A couple of weeks ago, I was trying to psych myself up to start writing a report that was due today. I ended up scrolling through cricket videos on Youtube which led me to a TED Talk on cricket which led me to the most popular TED Talks of all time which led me to Tim Urban’s perfectly named TED Talk, ‘Inside the Mind of a Master Procrastinator.’
I submitted my report today before the deadline but I could have finished it a couple of weeks ago if I had not procrastinated. It was a bit touch and go as to whether I would have my report in on time and I put myself under pressure by not starting earlier.
Before I watched Urban’s TED Talk I would have said that pressure was unnecessary. But now I wonder if that pressure was necessary for me to motivate and focus myself to do my best work. I also wonder if pressure is necessary for people to do their best work when I think of how our teachers crammed 2-3 years of work into 2-3 months to be ready for students on August 19.
I created my own pressure by procrastinating in the face of a deadline. Our teachers were given an almost impossible deadline that made procrastination impossible. But we both had a deadline that created pressure.
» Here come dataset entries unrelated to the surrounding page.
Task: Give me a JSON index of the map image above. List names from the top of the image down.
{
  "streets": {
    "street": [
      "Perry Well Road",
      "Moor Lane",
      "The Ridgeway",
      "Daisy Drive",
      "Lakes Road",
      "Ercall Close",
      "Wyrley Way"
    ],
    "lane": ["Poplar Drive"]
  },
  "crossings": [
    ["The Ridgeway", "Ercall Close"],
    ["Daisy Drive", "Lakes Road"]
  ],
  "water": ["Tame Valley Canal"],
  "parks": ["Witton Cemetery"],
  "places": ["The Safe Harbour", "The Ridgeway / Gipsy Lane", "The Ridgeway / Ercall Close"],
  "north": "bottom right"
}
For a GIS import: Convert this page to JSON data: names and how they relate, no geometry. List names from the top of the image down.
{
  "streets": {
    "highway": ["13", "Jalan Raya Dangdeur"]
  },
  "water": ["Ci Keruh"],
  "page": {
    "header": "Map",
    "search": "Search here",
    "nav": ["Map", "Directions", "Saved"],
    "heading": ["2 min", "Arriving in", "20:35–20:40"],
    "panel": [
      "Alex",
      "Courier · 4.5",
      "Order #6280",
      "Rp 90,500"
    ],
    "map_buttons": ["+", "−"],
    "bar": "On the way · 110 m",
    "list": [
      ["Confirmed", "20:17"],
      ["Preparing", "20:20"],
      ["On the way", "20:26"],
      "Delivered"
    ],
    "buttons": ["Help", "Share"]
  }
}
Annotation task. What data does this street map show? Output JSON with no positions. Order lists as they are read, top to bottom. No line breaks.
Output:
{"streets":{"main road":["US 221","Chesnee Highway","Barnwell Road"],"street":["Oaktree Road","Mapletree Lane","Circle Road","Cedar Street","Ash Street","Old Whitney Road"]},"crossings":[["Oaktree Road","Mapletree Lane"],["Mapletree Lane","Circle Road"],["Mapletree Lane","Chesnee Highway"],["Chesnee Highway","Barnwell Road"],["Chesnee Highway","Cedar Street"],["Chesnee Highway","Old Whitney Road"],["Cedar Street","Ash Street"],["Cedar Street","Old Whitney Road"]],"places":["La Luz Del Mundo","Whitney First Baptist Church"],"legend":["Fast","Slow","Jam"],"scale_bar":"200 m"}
A deadline is described in terms of time. It could be to the minute, the hour, or year. It could be very specific like 1pm Friday afternoon or could be more vague like before someone might make a decision or the markets collapse. The COVID crisis has created time pressure to act immediately. The longer we take to get it under control the more suffering it will cause. The world has (kind of) dropped everything to fight it and we will beat it soon(ish).
Urban says there are two kinds of procrastination. The first kind happens when there is a deadline. In these situations, a sense of urgency that Urban might refer to as the ‘Panic Monster’ will eventually kick in and we will start doing what we need to do to meet the deadline.
The second kind of procrastination happens in situations where there is no deadline, or at least no deadline that creates enough of a sense of urgency for the Panic Monster to wake up. An example of this type of procrastination is happening in relation to crises such as climate change. We are feeling the full effect of COVID now and the Panic Monster is wide awake as we respond to it. But the monster is dozing as we respond to non-deadline crises that we know have the potential to destroy us but are not feeling the full effect of yet.
So the question must be, ‘How do we create a sense of urgency to effectively start to deal with climate change and other non-deadline crises right now?’ I’m not sure and I know that there are a lot of people in our community who are certainly not procrastinating as they try to create this sense of urgency.
As a school, we have integrated the United Nations Sustainable Development Goals (SDGs) into the heart of our curriculum to, among other things, create an awareness of and sense of urgency in relation to the crises that the SDGs were set to address. We do not want our students to panic but they might be the ones that need to wake the Panic Monster in all of us before it is too late.